You choose now, in 2025, to deny that there's a class war? That's certainly a take.


> And you don't acknowledge the actual definition, or you would have been asking about price elasticity, not what is or is not essential for human life. Plenty of people will give up Chinese takeout before they give up GPUs.

You just listed two examples of discretionary items (prepared food is generally not considered a consumer staple).

> The luxury car, because it's grandma's old classic that Tom has kept in good enough shape to drive to his job, and he doesn't know how he'll get there when it finally breaks down, but he doesn't really have a penchant for fancy food and gets by with some cheap staples he prepares at home.

You're 0 for 2. That's not a luxury car, unless Grandma had a love of rare exotics that he should probably sell to buy food and a reliable car.

> The trip to the casino, because Judy is getting evicted, and doesn't have any friends or family she can stay with, and won't survive the winter on the street, and hitting it big at Blackjack is unlikely, but desperate times call for desperate measures. And although she does sometimes take Tylenol for headaches, she's otherwise in good health and doesn't have any ongoing medicinal needs.

And now you're 0 for 3. Your earlier comments are making more sense.

> What are we doing?
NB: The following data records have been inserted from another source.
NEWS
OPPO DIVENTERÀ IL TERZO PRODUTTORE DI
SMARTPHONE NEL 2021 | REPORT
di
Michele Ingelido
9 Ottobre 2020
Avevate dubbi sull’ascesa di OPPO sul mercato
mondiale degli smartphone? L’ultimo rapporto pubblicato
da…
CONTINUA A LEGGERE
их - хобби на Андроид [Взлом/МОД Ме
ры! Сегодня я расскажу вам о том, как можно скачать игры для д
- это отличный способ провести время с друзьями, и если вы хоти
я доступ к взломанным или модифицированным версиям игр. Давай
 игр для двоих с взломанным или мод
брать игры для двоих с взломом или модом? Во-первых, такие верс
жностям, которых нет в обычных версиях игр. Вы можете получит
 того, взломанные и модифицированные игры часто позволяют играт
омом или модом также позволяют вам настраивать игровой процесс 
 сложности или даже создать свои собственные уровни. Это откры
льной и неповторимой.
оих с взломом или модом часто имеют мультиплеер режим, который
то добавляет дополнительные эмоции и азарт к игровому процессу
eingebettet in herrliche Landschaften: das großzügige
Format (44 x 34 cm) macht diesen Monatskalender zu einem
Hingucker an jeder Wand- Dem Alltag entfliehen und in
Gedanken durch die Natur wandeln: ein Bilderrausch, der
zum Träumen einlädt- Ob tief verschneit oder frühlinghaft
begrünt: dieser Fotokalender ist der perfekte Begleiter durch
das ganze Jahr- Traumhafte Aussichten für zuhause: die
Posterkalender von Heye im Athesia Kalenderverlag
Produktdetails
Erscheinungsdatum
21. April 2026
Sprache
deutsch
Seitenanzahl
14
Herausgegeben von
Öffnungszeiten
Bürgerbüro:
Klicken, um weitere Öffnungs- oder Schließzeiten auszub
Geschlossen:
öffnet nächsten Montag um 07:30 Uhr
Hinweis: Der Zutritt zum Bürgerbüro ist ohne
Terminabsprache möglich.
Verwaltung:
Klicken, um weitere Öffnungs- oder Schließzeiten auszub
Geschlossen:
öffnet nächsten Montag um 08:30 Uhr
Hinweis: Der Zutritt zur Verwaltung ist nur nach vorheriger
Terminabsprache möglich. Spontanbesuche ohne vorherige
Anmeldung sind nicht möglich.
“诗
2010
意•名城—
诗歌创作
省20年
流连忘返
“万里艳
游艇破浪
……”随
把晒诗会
You're deciding what other people need for their lives?

Most humans understand what is essential to sustain human life and what is not. In fact, every functioning adult I've ever met does.

The implications of the fact that you don't can be left for you or other readers to decuce.

> Of course they do, because however they behave, they have an army of op-ed writers, sycophants, and apologists who spew out post-hoc justification for their behavior, and viola, their behavior turns out to have been rational all along.

> Meanwhile, if the poor (and we are always talking about the poor when we are talking about "essential") stubbornly show an unwillingness to stop purchasing some good that some economist has decided is "non-essential", they're villainized and called irrational. Many of them even have refrigerators!

Not remotely true.

> You choose now, in 2025, to deny that there's a class war? That's certainly a take.

Whether there is or isn't a class war is debatable, but the one you've concocted that is led by economists is certainly not happening.


> That's not a luxury car

So an "old classic" (I was thinking a Mercedes) stops being a luxury car as soon as a poor person inherits it? Do you see how nebulous these categories are? How easy it is to just move the line whenever it suits your argument?

> Whether there is or isn't a class war is debatable, but the one you've concocted that is led by economists is certainly not happening.

I'll give you an economist who led the charge: Donald Regan, Ronald Reagan's secretary of the treasury and chief of staff. This was back in a time when people felt they needed to come up with a plausible-sounding excuse to strip poor people of their rights and keep them stuck in a cycle poverty. The banner was "Reaganomics", or "Trickle-Down Economics". You're so incredulous that the discipline of economics has anything to do with a class war that was largely started and still fought under the name "Trickle-Down Economics"?